• [SOURCE DATA]
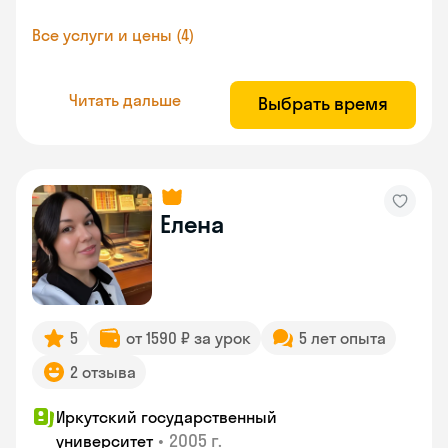
Все услуги и цены (4)
Читать дальше
Выбрать время
Елена
5
от 1590 ₽ за урок
5 лет опыта
2 отзыва
Иркутский государственный
•
2005 г.
университет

• [EXERCISE REQUIREMENTS]
Everything from the line containing "Выбрать время" to the last line of the data above must be set down exactly, both ends included, with no other lines.

• [TASK RESPONSE]
Выбрать время
Елена
5
от 1590 ₽ за урок
5 лет опыта
2 отзыва
Иркутский государственный
•
2005 г.
университет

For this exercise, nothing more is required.